***** Document section

SAN FRANCISCO -- Some fathers push their boys into Little League ... and keep pushing.
For second baseman Kevin Frandsen, currently riding the Giants' shuttle between San Francisco and Triple-A Fresno, all it took was a little nudge, and the kid took it from there.
Frandsen was on the smaller side as a youngster, and while he enjoyed playing basketball and football in high school, he instinctively knew that the high-hanging hoop was out of reach and he wasn't built for the battering by bulky boys on the gridiron.
But the love and athleticism and zest for baseball was always there.
"A lot of parents make the decision for the kids these days, but my parents let me do whatever sports I played to play," said the 23-year-old Frandsen. "I did all right with baseball."
Father Dave coached their Little League team in San Jose, Calif., and luckily for Kevin he had constructed a batting cage in their back yard. It became a haven for his son and the neighborhood baseball enthusiasts, and a welcome retreat for Frandsen, dealing with the fear and sadness of watching his older brother, D.J., suffer from kidney cancer.
"Every Friday before a Saturday game, the whole team would come to our house to hit, throw and do stuff in the front yard and backyard. Then we'd hit in the batting cage," said Frandsen.
"I didn't like to visit the hospital when I was younger, so I'd hit for hours in the cage," he said. "It was a release for me -- I could be angry at the ball. Then I'd go back in and do homework, then hit the rest of the night until the neighbors complained."

**********
***** Material shown

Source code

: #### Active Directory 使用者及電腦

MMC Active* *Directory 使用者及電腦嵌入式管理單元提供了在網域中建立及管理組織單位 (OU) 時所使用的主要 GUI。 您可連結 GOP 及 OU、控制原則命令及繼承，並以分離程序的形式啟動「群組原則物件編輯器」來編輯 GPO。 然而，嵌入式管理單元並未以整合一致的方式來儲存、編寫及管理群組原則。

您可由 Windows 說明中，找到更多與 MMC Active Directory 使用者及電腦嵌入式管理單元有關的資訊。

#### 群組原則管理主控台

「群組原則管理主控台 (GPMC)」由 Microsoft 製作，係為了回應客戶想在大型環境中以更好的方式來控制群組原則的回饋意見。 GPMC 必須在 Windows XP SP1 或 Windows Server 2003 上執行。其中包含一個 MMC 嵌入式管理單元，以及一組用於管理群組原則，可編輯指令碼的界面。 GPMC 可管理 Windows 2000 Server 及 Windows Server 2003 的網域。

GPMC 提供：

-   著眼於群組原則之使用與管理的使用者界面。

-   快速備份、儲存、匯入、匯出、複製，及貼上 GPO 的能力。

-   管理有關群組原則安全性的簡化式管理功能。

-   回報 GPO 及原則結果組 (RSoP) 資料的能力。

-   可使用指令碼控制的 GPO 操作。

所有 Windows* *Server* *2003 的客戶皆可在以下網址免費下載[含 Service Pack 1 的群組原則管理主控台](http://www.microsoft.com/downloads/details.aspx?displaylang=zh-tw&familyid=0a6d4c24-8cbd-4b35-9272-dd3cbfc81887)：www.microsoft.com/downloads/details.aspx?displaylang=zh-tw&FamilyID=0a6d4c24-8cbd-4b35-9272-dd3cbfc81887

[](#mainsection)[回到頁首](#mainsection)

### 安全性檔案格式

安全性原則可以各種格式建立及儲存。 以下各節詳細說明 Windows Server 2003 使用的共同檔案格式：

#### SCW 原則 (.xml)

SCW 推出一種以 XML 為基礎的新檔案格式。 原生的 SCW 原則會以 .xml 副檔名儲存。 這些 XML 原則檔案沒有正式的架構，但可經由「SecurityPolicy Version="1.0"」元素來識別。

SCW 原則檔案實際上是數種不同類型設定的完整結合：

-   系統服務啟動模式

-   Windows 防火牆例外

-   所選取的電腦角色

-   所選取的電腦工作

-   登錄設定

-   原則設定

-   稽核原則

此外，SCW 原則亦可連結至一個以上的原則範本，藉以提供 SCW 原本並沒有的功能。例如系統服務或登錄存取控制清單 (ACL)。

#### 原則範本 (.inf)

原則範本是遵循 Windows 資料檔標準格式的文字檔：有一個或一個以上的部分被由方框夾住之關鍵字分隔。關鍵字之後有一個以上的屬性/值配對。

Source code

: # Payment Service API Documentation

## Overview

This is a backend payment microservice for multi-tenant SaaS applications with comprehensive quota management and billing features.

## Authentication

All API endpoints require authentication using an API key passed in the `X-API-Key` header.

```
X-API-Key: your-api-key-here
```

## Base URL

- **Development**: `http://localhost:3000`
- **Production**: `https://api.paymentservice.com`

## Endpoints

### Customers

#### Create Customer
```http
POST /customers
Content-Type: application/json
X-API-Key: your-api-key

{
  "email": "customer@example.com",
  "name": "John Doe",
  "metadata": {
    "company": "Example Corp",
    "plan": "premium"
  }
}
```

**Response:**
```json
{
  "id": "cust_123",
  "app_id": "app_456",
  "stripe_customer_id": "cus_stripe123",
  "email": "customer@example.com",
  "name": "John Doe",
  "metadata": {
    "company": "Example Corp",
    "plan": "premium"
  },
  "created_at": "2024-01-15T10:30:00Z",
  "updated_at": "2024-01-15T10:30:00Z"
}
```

**********

Activity A
In the article about Kevin Frandsen, what had his father built in the family's back yard?
Activity B
Go on with the article about Kevin Frandsen, picking up after its final sentence.
The items are separate material and are not part of the article about Kevin Frandsen.

Answer box A
A batting cage.

Answer box B
As fathers will do, Dave did yell at his budding baseball prodigy, but not to perform, hit .500 and never make an error.
"He definitely got on me if I had a bad attitude," said Frandsen. "He'd yell at me for complaining about the umpires."
Kevin absorbed every nuance of the game from his teacher-father -- running the bases properly, staying in lanes during rundowns, how to turn double plays, play hard, but not dirty, bunting techniques and defensive strategies.
"I knew I wasn't going to be a big old power hitter," said the 6-foot, 175-pound infielder.
As Father's Day approaches, Kevin says he remembers only with fondness and gratitude the hours, days and years his dad spent nurturing him in the game of baseball and the game of life.
"He challenged me to learn to play the right way, and we still talk about it," said Frandsen. "It's still a learning process."
Rich Draper is a reporter for MLB.com. This story was not subject to the approval of Major League Baseball or its clubs.